It should not have surprised anyone. One of those unions had voted to strike back in July by an astounding majority of 99%, though the sheer size of the proposed settlement may have tempered strike fervor somewhat. The largest union to reject the contract did so by a margin of 51% to 49%.

Nevertheless, the contract rejection stands. Some people speculate that should Congress enforce the contract, many rail workers will simply quit.

“There’s a good chance the holdout unions agree to disagree with some/many members taking their two years’ back pay and leaving the industry. That’s what I’d be watching in the new year,” said DAT’s Croke.

Meanwhile, the railroads that brought on the continuing staffing crisis by aggressively eliminating workers are proposing another reduction. They want to lower the current crew requirement of two workers per train down to one – presumably an engineer. U.S. freight trains average one and a half miles in length. Some are up to three miles long.

Railroad management called out

Martin Oberman, chairman of the federal Surface Transportation Board recently called out the largest railroads for policies that have led to the current turmoil. The STB watches out for shippers’ interests, and shippers are very unhappy.

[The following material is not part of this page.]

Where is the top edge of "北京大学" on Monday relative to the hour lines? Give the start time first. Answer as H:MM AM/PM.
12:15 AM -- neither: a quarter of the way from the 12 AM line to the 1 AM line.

Oberman spoke at a mid-November conference sponsored by Progressive Railroading, a publisher that declined to share a transcript of his comments. An STB spokesman said the agency didn’t have a transcript, adding that the chairman likes to speak more or less off the cuff.

But Oberman’s comments were reported in FreightWaves by John Kingston. According to Kingston, Oberman pointed out that “between January 2016 and February 2020, Class I railroads reduced their workforces by 29,000 workers.” That meant the rail companies had no “cushion and resilience to respond to inevitable disruptions.”

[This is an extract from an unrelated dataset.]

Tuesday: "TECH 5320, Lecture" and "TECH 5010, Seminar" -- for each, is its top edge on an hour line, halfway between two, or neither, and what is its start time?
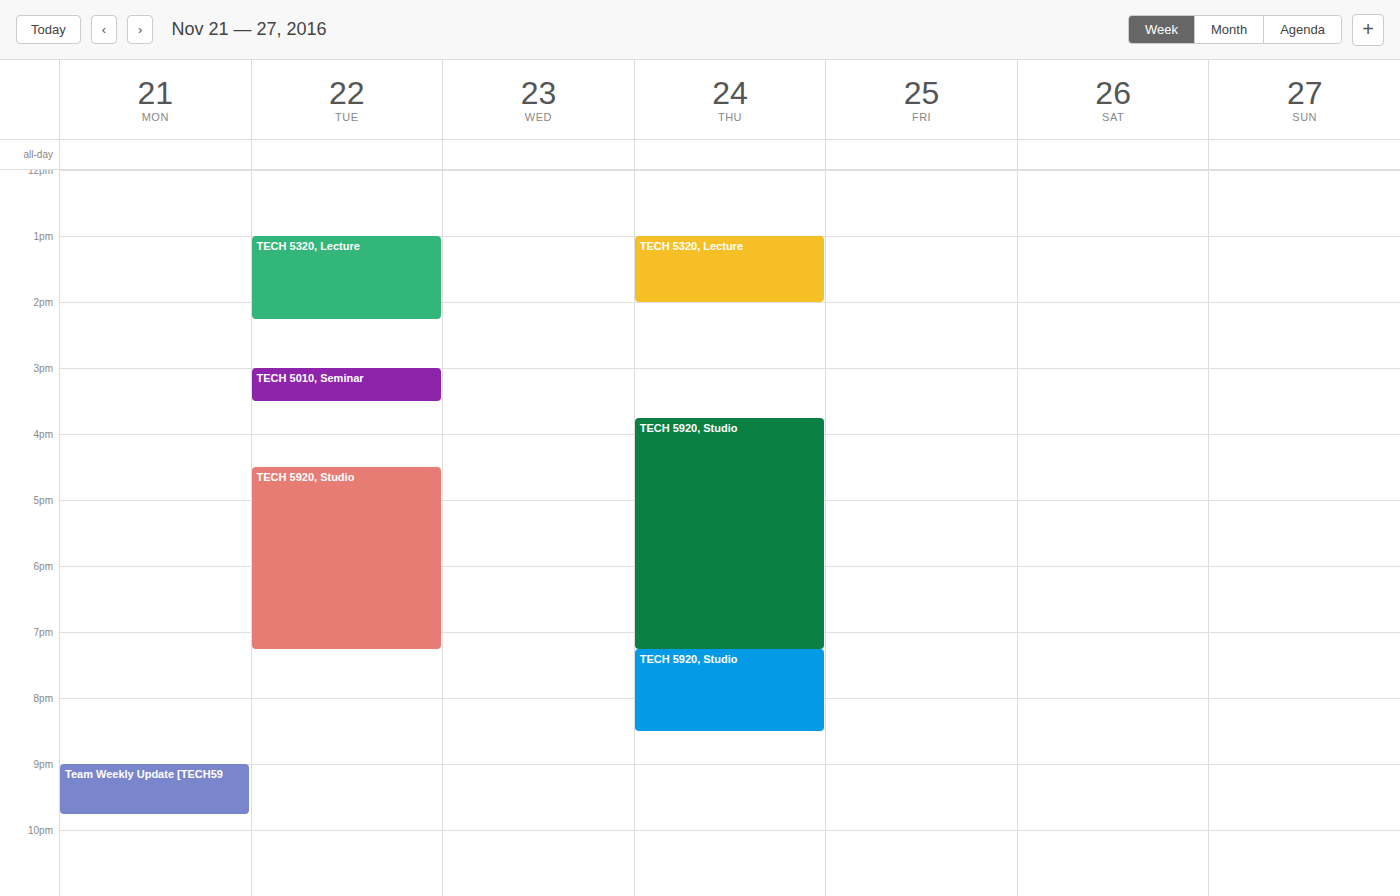
"TECH 5320, Lecture": 13:00, exactly on the 13:00 line. "TECH 5010, Seminar": 15:00, exactly on the 15:00 line.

By the start of 2022, Oberman said, the level of service by the big rail companies had “fallen off a cliff.” Faced with too few workers to handle the freight, the big railroads had to embargo certain shippers. In other words, they stiffed their customers.

“One customer needed to euthanize ‘millions’ of chickens because it couldn’t get them to market, and ethanol plants reported to the STB numerous short-term shutdowns because there were no railcars to get product to market,” Kingston wrote.

“It is beyond question that the service problems were the result of intentional drops in the workforce,” Oberman said.

“Today the railroads tell us they are still having a hard time recruiting and retaining workers and try to blame this on the ‘Great Resignation,’” Oberman said. “The fact is the railroad’s personnel practices made these jobs much less desirable.”

Of course, trucking knows a little about undesirable jobs.

Oberman’s STB lacks the power of its predecessor, the Interstate Commerce Commission that once ruled over virtually every detail of both rail and trucking operations. But it was refreshing to read of an official calling out a group of wealthy, powerful companies that screwed up big time.